Logs land in researcher/reports/logs/:
loop_step.log,loop_discover.log,loop_daily.log,loop_status.loglaunchd-loop-step.outand.errfor raw launchd output
Uninstall
researcher/orchestration/launchd/uninstall.shManual Operation
You can run the loop scripts directly without launchd:
python3 researcher/scripts/loop_discover.py # pull new sources into inbox
python3 researcher/scripts/loop_step.py --allow-fetch # advance one step
python3 researcher/scripts/loop_daily.py # benchmarks + snapshot
python3 researcher/scripts/loop_status.py # refresh dashboard--allow-fetch enables HTTP GET retrieval through Python's stdlib urllib. Without it the loop parks runs that need source retrieval and waits for a human.
Human Review Surface
Read these files when checking on the loop:
researcher/reports/status.md- high-level dashboard.researcher/reports/parked-review.md- runs waiting for a reviewer.researcher/reports/snapshots/<date>.md- daily snapshot.researcher/reports/benchmark-history.jsonl- append-only benchmark trend.researcher/queue/inbox.jsonl- candidate sources awaiting initialization.researcher/queue/quarantine.jsonl- sources removed from rotation.

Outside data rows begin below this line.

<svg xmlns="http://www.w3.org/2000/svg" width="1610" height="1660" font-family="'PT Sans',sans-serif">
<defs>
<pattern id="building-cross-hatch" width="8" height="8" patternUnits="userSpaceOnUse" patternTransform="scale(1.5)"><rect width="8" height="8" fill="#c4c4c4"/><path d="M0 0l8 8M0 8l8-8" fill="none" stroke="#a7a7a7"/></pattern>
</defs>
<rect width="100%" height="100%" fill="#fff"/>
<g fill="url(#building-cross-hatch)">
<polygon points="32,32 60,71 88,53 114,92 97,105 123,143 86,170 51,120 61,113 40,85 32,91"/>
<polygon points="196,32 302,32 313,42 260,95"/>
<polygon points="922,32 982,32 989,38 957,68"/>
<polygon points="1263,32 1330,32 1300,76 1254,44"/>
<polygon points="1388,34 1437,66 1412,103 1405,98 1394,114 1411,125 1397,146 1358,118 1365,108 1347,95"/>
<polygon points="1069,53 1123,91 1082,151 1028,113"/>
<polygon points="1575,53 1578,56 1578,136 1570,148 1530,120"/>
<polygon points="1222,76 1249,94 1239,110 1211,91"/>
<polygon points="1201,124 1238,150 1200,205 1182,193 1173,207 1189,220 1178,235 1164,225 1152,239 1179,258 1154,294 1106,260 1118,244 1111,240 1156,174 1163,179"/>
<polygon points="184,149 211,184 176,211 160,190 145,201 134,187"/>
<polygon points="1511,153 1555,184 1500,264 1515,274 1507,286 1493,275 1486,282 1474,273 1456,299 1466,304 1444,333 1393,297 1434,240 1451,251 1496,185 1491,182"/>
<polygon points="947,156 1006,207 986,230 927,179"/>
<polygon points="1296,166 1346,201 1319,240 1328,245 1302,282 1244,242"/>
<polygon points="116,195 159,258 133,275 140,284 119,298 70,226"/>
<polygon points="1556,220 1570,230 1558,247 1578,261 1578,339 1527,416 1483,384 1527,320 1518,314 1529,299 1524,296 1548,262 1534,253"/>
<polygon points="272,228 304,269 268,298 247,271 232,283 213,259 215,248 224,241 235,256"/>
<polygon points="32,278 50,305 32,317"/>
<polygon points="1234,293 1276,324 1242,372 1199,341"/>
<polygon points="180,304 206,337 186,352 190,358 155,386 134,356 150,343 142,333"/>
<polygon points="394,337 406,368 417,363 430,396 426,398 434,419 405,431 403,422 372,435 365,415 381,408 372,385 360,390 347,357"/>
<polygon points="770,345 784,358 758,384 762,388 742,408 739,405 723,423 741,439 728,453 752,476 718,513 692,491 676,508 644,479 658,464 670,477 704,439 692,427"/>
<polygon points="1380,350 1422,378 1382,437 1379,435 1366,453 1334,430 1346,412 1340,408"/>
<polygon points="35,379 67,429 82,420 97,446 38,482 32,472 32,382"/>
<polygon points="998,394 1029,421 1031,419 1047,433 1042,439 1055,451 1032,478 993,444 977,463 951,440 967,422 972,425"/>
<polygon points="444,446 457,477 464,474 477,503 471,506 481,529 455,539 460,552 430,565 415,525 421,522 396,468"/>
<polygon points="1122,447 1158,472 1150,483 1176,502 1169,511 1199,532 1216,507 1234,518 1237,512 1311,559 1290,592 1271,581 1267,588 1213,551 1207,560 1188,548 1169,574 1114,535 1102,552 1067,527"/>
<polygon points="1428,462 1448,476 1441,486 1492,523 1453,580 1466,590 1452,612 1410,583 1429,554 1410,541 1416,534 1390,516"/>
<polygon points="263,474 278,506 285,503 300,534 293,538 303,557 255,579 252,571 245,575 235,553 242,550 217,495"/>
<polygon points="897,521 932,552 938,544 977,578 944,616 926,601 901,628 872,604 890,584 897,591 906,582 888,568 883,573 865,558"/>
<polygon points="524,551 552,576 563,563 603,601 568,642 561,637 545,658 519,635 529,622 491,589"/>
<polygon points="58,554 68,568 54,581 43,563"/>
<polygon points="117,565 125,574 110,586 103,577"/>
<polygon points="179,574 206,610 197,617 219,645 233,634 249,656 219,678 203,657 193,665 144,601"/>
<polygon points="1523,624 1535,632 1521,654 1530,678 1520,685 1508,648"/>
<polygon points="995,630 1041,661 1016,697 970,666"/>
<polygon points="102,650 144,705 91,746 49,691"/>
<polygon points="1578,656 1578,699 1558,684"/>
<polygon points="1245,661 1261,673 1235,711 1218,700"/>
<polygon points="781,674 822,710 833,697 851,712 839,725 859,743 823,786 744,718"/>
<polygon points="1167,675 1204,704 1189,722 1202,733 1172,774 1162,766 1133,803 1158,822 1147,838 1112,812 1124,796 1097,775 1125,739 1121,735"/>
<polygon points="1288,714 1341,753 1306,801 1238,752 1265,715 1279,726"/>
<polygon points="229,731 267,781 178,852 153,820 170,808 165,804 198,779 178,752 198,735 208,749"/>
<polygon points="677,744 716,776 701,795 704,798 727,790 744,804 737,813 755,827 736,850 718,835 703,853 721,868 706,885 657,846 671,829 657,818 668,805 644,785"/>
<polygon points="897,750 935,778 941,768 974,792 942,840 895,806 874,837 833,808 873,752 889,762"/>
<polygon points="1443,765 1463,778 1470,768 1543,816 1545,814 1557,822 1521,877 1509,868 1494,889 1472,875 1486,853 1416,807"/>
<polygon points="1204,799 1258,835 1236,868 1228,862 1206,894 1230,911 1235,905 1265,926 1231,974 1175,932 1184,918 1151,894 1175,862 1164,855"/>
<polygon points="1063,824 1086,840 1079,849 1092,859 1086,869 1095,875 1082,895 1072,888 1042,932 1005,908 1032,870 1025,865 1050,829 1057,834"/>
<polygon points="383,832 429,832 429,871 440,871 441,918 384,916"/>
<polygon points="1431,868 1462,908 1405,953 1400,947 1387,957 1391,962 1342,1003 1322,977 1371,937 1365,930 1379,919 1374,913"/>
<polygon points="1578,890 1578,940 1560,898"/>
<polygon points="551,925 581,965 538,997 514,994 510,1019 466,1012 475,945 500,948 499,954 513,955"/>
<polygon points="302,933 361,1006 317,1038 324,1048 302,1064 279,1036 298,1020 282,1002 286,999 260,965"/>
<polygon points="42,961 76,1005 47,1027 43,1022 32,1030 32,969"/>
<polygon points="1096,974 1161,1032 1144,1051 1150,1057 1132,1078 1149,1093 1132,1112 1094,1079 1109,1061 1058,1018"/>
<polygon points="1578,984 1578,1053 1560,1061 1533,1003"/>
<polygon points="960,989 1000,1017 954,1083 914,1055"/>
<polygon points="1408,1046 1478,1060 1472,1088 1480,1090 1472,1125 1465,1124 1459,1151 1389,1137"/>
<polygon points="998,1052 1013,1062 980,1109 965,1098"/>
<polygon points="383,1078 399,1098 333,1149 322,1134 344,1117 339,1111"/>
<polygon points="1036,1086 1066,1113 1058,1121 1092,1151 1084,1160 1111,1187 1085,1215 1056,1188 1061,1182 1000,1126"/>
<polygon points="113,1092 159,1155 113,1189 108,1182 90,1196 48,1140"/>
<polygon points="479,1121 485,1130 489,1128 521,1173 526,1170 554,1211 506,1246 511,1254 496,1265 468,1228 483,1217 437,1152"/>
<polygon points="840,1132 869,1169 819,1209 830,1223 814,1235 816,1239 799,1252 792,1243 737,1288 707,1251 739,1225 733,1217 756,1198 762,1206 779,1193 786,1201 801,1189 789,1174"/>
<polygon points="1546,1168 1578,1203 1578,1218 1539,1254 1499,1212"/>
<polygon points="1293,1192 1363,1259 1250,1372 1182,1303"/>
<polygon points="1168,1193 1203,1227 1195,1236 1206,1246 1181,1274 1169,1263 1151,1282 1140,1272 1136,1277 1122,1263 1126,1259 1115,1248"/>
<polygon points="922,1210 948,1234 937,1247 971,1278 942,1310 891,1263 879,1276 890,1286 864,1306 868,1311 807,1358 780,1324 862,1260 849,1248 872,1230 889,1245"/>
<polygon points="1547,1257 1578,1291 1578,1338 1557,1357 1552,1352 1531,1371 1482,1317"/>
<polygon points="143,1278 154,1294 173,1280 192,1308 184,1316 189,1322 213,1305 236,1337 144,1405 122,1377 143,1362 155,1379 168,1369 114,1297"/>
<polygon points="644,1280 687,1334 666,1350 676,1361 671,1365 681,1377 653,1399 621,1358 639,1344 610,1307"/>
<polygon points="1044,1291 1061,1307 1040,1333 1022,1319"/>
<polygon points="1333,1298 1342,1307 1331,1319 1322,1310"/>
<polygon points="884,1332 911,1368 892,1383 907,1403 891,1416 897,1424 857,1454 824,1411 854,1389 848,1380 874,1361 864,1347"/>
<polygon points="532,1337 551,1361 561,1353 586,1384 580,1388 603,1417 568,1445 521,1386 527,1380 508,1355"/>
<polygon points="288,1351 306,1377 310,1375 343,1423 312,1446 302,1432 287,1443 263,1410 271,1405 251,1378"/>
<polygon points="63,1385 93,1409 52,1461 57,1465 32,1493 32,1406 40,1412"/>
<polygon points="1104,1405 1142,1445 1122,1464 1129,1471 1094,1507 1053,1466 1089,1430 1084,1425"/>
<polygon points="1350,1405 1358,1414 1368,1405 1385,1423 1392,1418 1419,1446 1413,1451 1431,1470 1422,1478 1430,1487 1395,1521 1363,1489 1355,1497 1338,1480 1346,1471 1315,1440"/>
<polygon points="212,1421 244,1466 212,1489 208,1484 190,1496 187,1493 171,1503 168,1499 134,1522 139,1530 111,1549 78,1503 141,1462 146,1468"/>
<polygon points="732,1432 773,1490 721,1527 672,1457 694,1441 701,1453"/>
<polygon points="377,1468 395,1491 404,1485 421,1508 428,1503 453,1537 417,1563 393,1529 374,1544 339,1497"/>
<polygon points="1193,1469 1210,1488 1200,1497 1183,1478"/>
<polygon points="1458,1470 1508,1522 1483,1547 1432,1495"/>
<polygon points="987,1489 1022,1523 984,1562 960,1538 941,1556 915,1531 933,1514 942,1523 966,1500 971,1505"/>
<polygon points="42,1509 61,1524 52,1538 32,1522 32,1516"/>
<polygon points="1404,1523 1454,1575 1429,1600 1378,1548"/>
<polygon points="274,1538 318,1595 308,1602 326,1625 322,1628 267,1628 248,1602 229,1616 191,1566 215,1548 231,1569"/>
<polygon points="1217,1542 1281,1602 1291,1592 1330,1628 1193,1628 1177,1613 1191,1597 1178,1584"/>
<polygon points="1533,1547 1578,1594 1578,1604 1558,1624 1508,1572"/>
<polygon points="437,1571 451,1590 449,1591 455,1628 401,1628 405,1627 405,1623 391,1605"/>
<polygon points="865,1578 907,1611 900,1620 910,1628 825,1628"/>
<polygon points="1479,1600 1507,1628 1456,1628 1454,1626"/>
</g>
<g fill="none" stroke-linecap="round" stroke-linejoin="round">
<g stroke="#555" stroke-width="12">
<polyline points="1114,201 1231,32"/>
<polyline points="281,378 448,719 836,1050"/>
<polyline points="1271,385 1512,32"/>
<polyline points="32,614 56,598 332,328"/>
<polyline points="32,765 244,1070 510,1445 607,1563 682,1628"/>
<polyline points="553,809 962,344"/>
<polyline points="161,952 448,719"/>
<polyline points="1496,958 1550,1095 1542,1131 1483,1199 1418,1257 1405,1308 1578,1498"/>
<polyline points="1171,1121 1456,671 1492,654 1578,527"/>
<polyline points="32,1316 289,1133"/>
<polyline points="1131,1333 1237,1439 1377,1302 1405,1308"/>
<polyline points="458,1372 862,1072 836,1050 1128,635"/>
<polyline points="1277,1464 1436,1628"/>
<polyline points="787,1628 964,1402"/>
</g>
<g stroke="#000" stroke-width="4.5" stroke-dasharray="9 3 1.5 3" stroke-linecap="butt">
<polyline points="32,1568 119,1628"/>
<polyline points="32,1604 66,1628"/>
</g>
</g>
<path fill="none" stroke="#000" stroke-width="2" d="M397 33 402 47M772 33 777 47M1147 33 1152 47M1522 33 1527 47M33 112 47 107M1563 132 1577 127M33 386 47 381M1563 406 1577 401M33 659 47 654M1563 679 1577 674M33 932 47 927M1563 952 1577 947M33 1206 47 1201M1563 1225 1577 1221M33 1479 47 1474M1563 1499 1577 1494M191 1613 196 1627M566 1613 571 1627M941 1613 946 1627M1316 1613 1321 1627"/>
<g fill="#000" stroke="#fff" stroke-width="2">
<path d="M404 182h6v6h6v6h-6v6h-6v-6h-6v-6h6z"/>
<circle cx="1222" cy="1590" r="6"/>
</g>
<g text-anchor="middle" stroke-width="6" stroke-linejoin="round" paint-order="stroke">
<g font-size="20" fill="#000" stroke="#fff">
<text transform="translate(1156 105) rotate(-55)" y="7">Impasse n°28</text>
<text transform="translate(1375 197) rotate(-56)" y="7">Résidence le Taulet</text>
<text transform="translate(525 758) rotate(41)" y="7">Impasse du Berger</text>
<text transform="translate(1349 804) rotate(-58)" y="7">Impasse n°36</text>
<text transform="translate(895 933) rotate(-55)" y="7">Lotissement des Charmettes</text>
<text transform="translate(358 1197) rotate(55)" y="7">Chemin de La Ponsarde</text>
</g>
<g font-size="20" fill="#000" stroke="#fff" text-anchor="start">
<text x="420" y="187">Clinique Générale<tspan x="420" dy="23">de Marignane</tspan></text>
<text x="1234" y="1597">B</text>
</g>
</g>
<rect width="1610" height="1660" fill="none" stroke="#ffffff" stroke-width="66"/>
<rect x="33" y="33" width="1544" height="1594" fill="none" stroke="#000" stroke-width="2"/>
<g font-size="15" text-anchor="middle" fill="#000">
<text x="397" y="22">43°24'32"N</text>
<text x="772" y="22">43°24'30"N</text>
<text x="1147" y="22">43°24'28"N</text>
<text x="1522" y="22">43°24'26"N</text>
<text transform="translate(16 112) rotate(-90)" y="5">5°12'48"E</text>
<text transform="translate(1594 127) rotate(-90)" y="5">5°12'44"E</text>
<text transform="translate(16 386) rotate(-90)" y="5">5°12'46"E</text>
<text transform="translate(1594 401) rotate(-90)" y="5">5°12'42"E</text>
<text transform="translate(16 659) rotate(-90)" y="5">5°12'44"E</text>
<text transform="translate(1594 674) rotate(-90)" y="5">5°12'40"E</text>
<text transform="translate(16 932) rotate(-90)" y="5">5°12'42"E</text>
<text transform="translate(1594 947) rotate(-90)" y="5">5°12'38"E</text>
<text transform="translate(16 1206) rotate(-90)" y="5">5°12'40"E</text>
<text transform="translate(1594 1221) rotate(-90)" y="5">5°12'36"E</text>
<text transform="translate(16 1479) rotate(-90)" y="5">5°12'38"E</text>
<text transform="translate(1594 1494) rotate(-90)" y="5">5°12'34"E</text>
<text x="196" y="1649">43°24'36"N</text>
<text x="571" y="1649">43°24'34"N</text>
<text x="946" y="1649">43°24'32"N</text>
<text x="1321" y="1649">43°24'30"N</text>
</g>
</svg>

Parked runs require one of these actions:
| Reason | Action |
|---|---|
needs source retrieval | retrieve manually and run research_loop.py retrieve --run-dir <run> --file <evidence> |
needs evaluation | complete the source evaluation JSON and run research_loop.py evaluate --run-dir <run> |
needs human or model action from state proposed | finish the proposal and run research_loop.py novelty --run-dir <run> |
needs merge approval | review the PR notes; merge only after explicit approval |
Safety
- The loop never invokes LLMs or paid APIs.

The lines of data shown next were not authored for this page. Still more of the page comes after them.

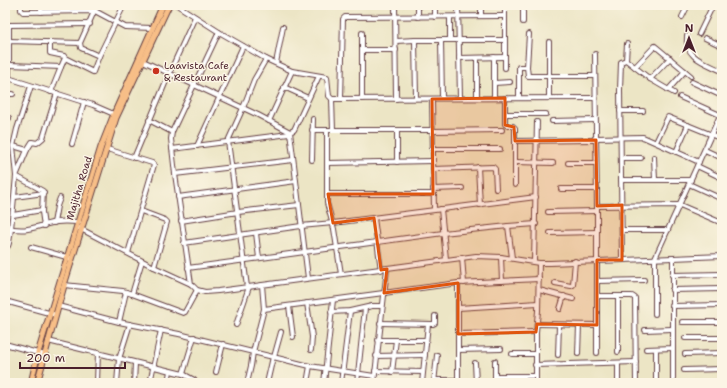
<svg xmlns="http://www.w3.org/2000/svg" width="727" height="388" viewBox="0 0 727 388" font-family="'Shantell Sans',sans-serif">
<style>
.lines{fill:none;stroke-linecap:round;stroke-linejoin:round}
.minor-casing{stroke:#623d42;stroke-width:6}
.major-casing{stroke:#623d42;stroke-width:7}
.minor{stroke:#fff;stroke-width:4}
.major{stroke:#f7be87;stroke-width:5}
.marked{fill:#e0560e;fill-opacity:0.2;stroke:#e0560e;stroke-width:3;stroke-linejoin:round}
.poi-dot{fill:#c8321e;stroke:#fcf5e5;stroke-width:1.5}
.labels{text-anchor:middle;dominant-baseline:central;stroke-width:3;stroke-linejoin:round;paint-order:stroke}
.poi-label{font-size:10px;fill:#4a1f2b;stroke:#fcf5e5;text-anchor:start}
.street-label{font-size:10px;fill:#4a1f2b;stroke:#fcf5e5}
</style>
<rect width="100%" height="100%" fill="#fcf5e5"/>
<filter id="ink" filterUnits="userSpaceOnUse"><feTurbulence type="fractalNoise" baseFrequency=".025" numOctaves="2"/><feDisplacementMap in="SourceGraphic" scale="8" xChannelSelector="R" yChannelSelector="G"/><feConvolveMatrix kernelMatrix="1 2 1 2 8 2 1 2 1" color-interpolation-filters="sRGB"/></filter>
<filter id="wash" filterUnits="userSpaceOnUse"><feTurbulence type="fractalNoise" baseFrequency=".012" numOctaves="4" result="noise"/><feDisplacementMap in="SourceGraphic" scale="16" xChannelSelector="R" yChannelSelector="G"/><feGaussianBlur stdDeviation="0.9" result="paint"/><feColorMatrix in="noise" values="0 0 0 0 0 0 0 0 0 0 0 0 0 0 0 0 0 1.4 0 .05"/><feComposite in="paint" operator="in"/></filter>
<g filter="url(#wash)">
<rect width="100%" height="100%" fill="#ece5c5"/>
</g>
<g filter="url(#ink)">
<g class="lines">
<g class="minor-casing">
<g id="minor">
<path d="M 21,5 L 21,10 L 23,12 L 95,11 L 125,27 L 152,28"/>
<path d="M 41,5 L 41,12"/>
<path d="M 177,5 L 219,32 L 266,59 L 292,71 L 327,77 L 329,96 L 332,99 L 333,130"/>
<path d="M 395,5 L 396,99"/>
<path d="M 458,5 L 460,98"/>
<path d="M 481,5 L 481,16"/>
<path d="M 523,5 L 523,22"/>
<path d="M 716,5 L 722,8"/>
<path d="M 418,17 L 418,5"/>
<path d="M 435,17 L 435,5"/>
<path d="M 682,17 L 688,5"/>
<path d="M 529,34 L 527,67 L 528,76 L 595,76"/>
<path d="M 699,34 L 713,5"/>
<path d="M 687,36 C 684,58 706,63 722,71"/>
<path d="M 705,38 L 722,46"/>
<path d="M 441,40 L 442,98"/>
<path d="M 450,40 L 450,17"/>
<path d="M 9,41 L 9,25 L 90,24"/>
<path d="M 396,41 L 415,40"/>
<path d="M 50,42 L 50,53 L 64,56 L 65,58 L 93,72 L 99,56 L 81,48 L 80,43"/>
<path d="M 549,42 L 549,98"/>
<path d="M 362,50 L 362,33"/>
<path d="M 595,54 L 597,206 L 597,353"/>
<path d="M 99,56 L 124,5"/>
<path d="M 459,58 L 505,57"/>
<path d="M 477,58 L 477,98"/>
<path d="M 626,60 L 627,44"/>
<path d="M 143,61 L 258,115 L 290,132 L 308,278"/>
<path d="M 276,63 L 283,27"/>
<path d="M 10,65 L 61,67 L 65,58"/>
<path d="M 635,67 L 655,46 L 691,76"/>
<path d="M 505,68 L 505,5"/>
<path d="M 5,77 L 93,105 L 116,115"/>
<path d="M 9,78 L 9,41 L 80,43 L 97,5"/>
<path d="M 650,79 L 670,58"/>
<path d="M 692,82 L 722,96"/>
<path d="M 494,83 L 510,82"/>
<path d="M 284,87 L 308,98"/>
<path d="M 668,90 L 685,71"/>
<path d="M 51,92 L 61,67"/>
<path d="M 5,94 L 13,94"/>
<path d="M 680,97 L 720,115"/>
<path d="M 416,98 L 415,40 L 505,40"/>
<path d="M 494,98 L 494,57"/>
<path d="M 505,98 L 505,124 L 508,126 L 513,126 L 515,128 L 515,185"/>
<path d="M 519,98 L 519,67 L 527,67"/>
<path d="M 332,99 L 595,98"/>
<path d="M 341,99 L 343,19 L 345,17 L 505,16"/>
<path d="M 362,99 L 362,50 L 396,50"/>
<path d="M 432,99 L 434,210"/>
<path d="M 620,111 L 643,111"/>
<path d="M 505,114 L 546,114"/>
<path d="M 5,118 L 9,118"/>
<path d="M 149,120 L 172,132"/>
<path d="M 269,121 L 292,71"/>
<path d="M 552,121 L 595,120"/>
<path d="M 312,130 L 432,130"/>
<path d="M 327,130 L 327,203 L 334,229 L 341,274"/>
<path d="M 397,130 L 397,162"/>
<path d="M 432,131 L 502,130"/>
<path d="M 290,132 L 294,130 L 319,76"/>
<path d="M 595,138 L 643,137 L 699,162"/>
<path d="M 515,141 L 596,140"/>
<path d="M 656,142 L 668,117 L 722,139"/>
<path d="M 72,144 L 84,102"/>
<path d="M 13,146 L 27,150 L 32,142 L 37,143 L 43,138 L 57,93"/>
<path d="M 197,146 L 243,46"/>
<path d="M 107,149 L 152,163 L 154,165 L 128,253"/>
<path d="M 172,149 L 289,134"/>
<path d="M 432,149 L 500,149"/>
<path d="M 27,150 L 16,176 L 43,191 L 42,212 L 44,226"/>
<path d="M 705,150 L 722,158"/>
<path d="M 676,152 L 688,125"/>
<path d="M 654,157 L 655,180"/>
<path d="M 134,158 L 169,74 L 195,17"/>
<path d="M 621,158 L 641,158"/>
<path d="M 312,160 L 313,119"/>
<path d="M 515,162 L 553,163"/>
<path d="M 327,163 L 433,161"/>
<path d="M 568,163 L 596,163"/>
<path d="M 697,166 L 722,178"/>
<path d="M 478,167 L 480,205"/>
<path d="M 433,169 L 493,167 L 495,169 L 496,189"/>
<path d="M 175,174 L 293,160"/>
<path d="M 621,180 L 691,180"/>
<path d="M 689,184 L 722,199"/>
<path d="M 433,189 L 462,188"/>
<path d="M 561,189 L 597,189"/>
<path d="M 328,194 L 434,194"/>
<path d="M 15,197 L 44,193"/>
<path d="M 178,197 L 296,181"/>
<path d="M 597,206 L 680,205 L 722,223"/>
<path d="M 441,209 L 446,259"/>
<path d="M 141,211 L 165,220 L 167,222 L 154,267"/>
<path d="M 548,212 L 597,211"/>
<path d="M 13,215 L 42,210"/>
<path d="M 374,218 L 381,270"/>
<path d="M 181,221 L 238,212 L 299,205"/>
<path d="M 54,223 L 57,206 L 60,198"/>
<path d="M 508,226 L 536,224"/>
<path d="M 5,227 C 28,234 37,225 57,222 C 65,221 72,222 79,222"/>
<path d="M 79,228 L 154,267 L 191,284 L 197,290 L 205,292 L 218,291 L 476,256 L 501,257 L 539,263 L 550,263 L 722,256"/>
<path d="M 622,230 L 668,230"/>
<path d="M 256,233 L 259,258"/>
<path d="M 550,233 L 597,232"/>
<path d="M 184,243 L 301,226 L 333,223 L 536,197"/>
<path d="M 5,247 L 8,246 L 9,243 L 11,229 L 16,176 L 13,146 L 17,129 L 31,86"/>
<path d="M 31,247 L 70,258"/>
<path d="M 462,257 L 464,283"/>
<path d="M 501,257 L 502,281"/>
<path d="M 622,260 L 620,90 L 621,62 L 626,60 L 650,79 L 674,93"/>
<path d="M 142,261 L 132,294 L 183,313 L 185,312 L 197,290"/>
<path d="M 534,262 L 537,122"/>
<path d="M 188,268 L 443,233 L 508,226 L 512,258"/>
<path d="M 672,275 L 722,274"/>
<path d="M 597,281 L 644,280"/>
<path d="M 458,283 L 458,334 L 536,332"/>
<path d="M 555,283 L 571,286 L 573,285 L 575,261"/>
<path d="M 191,284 L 175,174 L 171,139 L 172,132 L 219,32"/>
<path d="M 64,285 L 123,291 L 132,294"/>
<path d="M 247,287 L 228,141 L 243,108 L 254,80 L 266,59"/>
<path d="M 539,290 L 573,299"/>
<path d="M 672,290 L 722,289"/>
<path d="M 597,296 L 632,296 L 635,298 L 636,383"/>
<path d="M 5,301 L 56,315"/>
<path d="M 307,303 L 312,337 L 311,350"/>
<path d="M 58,306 L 119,322 L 179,334 L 310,366 L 374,376"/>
<path d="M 289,306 L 293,337"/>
<path d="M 672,306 L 722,305"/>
<path d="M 458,308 L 538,303"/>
<path d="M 264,309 L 458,283 L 539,279"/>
<path d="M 560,309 L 564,296"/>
<path d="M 331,312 L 350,311 L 372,306 L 382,306"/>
<path d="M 655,314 L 655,258 L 722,111"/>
<path d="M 119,322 L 126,292"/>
<path d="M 682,322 L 722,322"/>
<path d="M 380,323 L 433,324 L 435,323 L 435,316"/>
<path d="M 537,324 L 597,325"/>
<path d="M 236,325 L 249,287"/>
<path d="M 645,330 L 672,329"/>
<path d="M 458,334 L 458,383"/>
<path d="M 685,338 L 722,338"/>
<path d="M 378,340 L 426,340"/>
<path d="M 48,341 L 183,374 L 194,337"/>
<path d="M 5,344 L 45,355"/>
<path d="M 673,348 L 673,383"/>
<path d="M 646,349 L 673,348 L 673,258"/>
<path d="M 656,349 L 656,383"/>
<path d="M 458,350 L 501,349"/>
<path d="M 618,352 L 618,296"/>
<path d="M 512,354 L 535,354"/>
<path d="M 578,354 L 579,325"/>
<path d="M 685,354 L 722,353"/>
<path d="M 558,355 L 559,325"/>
<path d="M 376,356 L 425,355"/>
<path d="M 274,357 L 281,332"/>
<path d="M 495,361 L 495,383"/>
<path d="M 475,363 L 476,383"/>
<path d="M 618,363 L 618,383"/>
<path d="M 535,365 L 636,362"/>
<path d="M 684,370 L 722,369"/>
<path d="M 375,371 L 423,372"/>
<path d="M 216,372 L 223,344"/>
<path d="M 392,372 L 396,340"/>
<path d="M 183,374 L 194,380 L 196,383"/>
<path d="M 495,376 L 536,376"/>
<path d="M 435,380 L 458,380"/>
<path d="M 97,383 L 98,352"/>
<path d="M 117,383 L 119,359 L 130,324"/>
<path d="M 134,383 L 135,363"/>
<path d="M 150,383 L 161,330"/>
<path d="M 168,383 L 170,371"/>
<path d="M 247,383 L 251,366 L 253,352 L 264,309 L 262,285"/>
<path d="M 267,383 L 273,357"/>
<path d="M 307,383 L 310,366"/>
<path d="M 324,383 L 333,300"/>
<path d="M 341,383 L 350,311"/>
<path d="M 357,383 L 365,308"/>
<path d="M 374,383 L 387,269"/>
<path d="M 422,383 L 428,324"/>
<path d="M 434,383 L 437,355"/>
<path d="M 536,383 L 536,332 L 538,311 L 539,263"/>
</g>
</g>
<g class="major-casing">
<g id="major">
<path d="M 31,383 L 38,353 L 101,147 L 114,114 L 163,5"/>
<path d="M 37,383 L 65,282 L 116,118 L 169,5"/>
</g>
</g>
<use href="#minor" class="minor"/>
<use href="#major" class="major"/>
</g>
</g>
<path class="marked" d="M 505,98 L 505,125 L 514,127 L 515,141 L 596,140 L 597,206 L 622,205 L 622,260 L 597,260 L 597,325 L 537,324 L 536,332 L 458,334 L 458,283 L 384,293 L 387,269 L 381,270 L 374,218 L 333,223 L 328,194 L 433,194 L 432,99 Z"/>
<circle class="poi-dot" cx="156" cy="71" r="4"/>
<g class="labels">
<g class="poi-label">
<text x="164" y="65">Laavista Cafe<tspan x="164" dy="12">&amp; Restaurant</tspan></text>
</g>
<g class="street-label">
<text transform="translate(79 188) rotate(-73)">Majitha Road</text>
</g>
</g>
<rect width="727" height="388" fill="none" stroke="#fcf5e5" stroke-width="20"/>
<g transform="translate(689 38)" stroke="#fcf5e5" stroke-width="3" paint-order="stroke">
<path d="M0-3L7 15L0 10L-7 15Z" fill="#4a1f2b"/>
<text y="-6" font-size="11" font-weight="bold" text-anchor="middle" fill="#4a1f2b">N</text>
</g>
<path d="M20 362v6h105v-6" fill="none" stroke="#4a1f2b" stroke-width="2"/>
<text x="26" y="362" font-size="12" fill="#4a1f2b" stroke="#fcf5e5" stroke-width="3" paint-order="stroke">200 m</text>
</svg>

- Source retrieval uses stdlib
urllibwith a 30-second timeout and a 1.5MB cap. - Sources that fail twice are quarantined.
- The mechanism registry can only be updated through
research_loop.py promote-mechanismswith a recorded reviewer; the loop does not edit it. - Push and merge are always human-controlled.
Daily Rhythm
A reasonable cadence for a human running this:
- Morning: read the latest snapshot and parked review.
- Pick up to three parked runs and either advance, reject, or abandon them.
- Approve any mechanism promotions whose runs are publish-ready.
- Leave the loop running for the next day.